Michael Billington
The Guardian (Theater Review)
March 4, 2013 - 1:00am

How do you tackle the complexities of the Israeli-Palestinian conflict? Most British dramatists, with the striking exception of David Hare in Via Dolorosa, shy away from it. But Canadian playwright Arthur Milner has had the bold idea of confronting some of the key issues in the form of a 90-minute police procedural; and, even if it can't cover the whole territory, the result is undeniably tense.

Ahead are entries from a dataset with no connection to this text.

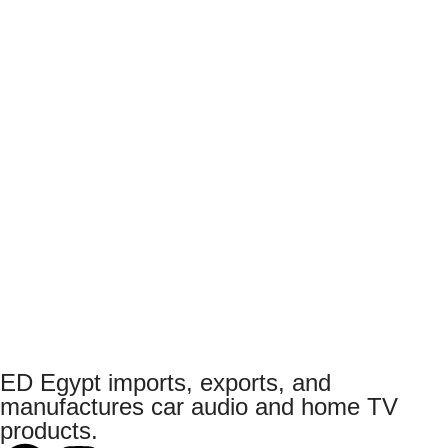
ED Egypt imports, exports, and
manufactures car audio and home TV
products.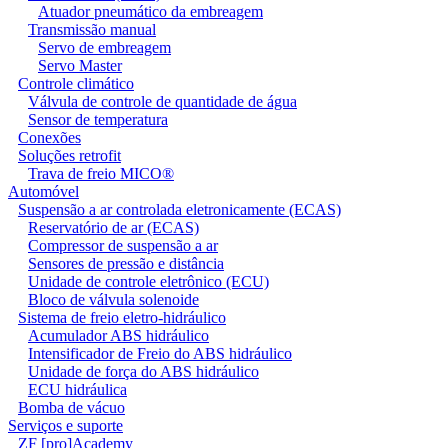
Atuador pneumático da embreagem
Transmissão manual
Servo de embreagem
Servo Master
Controle climático
Válvula de controle de quantidade de água
Sensor de temperatura
Conexões
Soluções retrofit
Trava de freio MICO®
Automóvel
Suspensão a ar controlada eletronicamente (ECAS)
Reservatório de ar (ECAS)
Compressor de suspensão a ar
Sensores de pressão e distância
Unidade de controle eletrônico (ECU)
Bloco de válvula solenoide
Sistema de freio eletro-hidráulico
Acumulador ABS hidráulico
Intensificador de Freio do ABS hidráulico
Unidade de força do ABS hidráulico
ECU hidráulica
Bomba de vácuo
Serviços e suporte
ZF [pro]Academy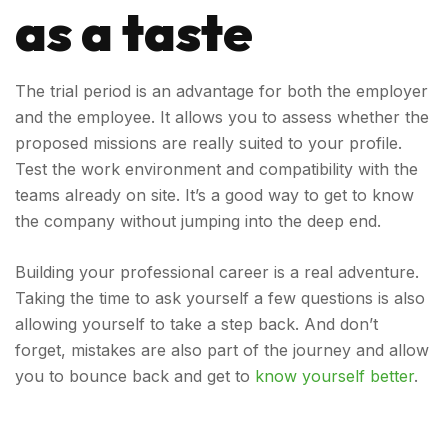
as a taste
The trial period is an advantage for both the employer
and the employee. It allows you to assess whether the
proposed missions are really suited to your profile.
Test the work environment and compatibility with the
teams already on site. It’s a good way to get to know
the company without jumping into the deep end.
Building your professional career is a real adventure.
Taking the time to ask yourself a few questions is also
allowing yourself to take a step back. And don’t
forget, mistakes are also part of the journey and allow
you to bounce back and get to
know yourself better
.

Yossi, an Israeli policeman, and Khalid, his Palestinian counterpart, are brought together to try and solve the murder of an American archaeologist in the West Bank. Given that the murder victim was disputing the authenticity of the Old Testament and claiming there was no proof that the Israelis were ever in Egypt or that King David existed, it is not hard to deduce that he may have been killed by a devout Zionist; and one comes conveniently to hand in the shape of the hardline Danny who was in the Hebron district at the time of the murder. But can one, as Yossi believes, trust in one's instincts to secure an indictment or does one, as Khalid claims, need absolute proof?

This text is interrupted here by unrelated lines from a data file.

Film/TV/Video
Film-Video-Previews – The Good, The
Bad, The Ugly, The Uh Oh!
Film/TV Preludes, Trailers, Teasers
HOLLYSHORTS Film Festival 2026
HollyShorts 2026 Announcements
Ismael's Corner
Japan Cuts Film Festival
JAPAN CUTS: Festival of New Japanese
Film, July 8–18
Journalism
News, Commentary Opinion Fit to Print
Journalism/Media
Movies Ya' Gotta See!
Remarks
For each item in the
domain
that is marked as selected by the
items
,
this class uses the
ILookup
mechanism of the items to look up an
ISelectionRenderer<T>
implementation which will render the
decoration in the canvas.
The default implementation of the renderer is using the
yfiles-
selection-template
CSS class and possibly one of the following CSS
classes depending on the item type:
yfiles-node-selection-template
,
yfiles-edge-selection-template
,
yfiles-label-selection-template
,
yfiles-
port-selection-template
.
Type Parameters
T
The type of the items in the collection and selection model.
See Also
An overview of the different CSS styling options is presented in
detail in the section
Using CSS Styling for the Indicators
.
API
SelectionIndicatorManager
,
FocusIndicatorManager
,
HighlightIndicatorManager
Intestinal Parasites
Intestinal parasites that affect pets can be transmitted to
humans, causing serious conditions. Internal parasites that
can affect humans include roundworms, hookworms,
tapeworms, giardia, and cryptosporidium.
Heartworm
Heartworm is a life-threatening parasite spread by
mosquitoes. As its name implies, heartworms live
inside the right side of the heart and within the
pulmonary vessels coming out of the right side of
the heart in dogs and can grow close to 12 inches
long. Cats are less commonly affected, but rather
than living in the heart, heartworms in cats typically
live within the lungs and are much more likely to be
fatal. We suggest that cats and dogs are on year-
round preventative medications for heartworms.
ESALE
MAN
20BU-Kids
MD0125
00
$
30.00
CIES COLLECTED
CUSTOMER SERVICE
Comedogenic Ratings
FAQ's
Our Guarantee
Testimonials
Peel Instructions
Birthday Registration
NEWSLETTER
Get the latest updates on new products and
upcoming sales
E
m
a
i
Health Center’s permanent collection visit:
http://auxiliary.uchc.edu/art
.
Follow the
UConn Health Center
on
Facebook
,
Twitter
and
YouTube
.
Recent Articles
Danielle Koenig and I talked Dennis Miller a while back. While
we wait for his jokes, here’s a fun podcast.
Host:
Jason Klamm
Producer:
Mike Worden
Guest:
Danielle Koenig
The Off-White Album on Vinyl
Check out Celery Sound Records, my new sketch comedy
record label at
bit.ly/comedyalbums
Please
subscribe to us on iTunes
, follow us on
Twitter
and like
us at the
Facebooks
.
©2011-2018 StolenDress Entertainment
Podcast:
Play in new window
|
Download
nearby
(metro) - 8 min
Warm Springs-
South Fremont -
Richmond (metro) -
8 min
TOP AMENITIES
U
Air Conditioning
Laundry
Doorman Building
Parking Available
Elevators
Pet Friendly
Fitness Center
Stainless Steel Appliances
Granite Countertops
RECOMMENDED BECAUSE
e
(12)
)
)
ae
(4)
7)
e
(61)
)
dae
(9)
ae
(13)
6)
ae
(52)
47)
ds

If one point emerges from Milner's play, it is that the gulf that separates secular and religious Israelis is often as great as that which divides Israelis and Palestinians. But, much as I admire Milner's honesty in demonstrating this, it also unbalances the play: the sheer intensity of the hatred the liberal Yossi feels for the fundamentalist Danny not only makes you question his credentials as a police officer, but also tends to obscure the fact that the real victims of the West Bank conflict are the 2.6 million Palestinian Arabs who live there. Even that fine actor Michael Feast succumbs to the overheated writing by playing Yossi as a bit of a headbanger who is prepared to hector and bully to secure a conviction. Caitlin McLeod's production is at its best when it cools the temperature: Paul Rattray rightly plays the extremist Danny, who believes that any Israeli prepared to sacrifice land for peace is a traitor, with a settled conviction, and Philip Arditti as Khalid, used to the daily indignities of checkpoints even as a policeman, is a model of quiet dignity, proving that restraint, in theatre as in life, is often the most potent weapon.